For the records below, print the lines from the line with "forcing bulbs" through the line with "racing. It also" exactly as written; include both end lines and exclude the rest.

*Data supplied:*
• • • •

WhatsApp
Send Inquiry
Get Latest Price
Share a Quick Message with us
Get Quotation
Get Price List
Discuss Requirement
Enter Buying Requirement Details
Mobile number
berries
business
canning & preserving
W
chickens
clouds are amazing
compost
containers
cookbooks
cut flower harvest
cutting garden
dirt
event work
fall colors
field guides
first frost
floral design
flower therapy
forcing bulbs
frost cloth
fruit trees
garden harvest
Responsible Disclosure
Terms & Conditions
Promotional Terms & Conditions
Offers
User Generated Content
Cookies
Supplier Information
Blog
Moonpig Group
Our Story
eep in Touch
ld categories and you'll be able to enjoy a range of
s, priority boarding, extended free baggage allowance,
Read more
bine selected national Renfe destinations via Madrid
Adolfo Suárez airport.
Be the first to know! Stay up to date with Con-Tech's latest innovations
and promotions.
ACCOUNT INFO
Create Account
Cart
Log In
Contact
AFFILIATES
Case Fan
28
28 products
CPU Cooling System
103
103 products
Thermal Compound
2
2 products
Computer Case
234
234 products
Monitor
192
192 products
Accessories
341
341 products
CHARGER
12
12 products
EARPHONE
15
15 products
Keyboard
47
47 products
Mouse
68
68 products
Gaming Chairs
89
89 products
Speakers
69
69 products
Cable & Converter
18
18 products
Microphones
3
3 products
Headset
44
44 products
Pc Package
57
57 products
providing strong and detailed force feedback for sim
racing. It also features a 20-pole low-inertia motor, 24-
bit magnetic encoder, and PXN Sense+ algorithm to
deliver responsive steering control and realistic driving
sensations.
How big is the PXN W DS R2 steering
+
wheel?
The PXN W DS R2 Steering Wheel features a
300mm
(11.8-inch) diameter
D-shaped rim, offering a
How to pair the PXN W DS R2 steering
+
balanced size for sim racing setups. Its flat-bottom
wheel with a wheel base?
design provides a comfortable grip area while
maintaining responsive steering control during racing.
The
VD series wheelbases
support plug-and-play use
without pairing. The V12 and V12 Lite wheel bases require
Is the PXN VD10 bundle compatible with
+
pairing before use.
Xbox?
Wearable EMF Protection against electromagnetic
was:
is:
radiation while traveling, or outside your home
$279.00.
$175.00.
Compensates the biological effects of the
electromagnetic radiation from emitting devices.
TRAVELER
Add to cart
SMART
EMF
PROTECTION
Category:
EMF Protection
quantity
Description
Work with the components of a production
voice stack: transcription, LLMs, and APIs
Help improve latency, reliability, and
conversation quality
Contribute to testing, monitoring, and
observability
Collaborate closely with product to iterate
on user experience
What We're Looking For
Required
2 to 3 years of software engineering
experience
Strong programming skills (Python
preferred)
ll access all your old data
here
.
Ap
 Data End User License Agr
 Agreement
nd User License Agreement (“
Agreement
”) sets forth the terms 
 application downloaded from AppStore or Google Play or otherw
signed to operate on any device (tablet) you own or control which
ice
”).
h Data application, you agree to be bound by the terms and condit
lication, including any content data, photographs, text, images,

• • • •

*Response for this exercise:*
forcing bulbs
frost cloth
fruit trees
garden harvest
Responsible Disclosure
Terms & Conditions
Promotional Terms & Conditions
Offers
User Generated Content
Cookies
Supplier Information
Blog
Moonpig Group
Our Story
eep in Touch
ld categories and you'll be able to enjoy a range of
s, priority boarding, extended free baggage allowance,
Read more
bine selected national Renfe destinations via Madrid
Adolfo Suárez airport.
Be the first to know! Stay up to date with Con-Tech's latest innovations
and promotions.
ACCOUNT INFO
Create Account
Cart
Log In
Contact
AFFILIATES
Case Fan
28
28 products
CPU Cooling System
103
103 products
Thermal Compound
2
2 products
Computer Case
234
234 products
Monitor
192
192 products
Accessories
341
341 products
CHARGER
12
12 products
EARPHONE
15
15 products
Keyboard
47
47 products
Mouse
68
68 products
Gaming Chairs
89
89 products
Speakers
69
69 products
Cable & Converter
18
18 products
Microphones
3
3 products
Headset
44
44 products
Pc Package
57
57 products
providing strong and detailed force feedback for sim
racing. It also features a 20-pole low-inertia motor, 24-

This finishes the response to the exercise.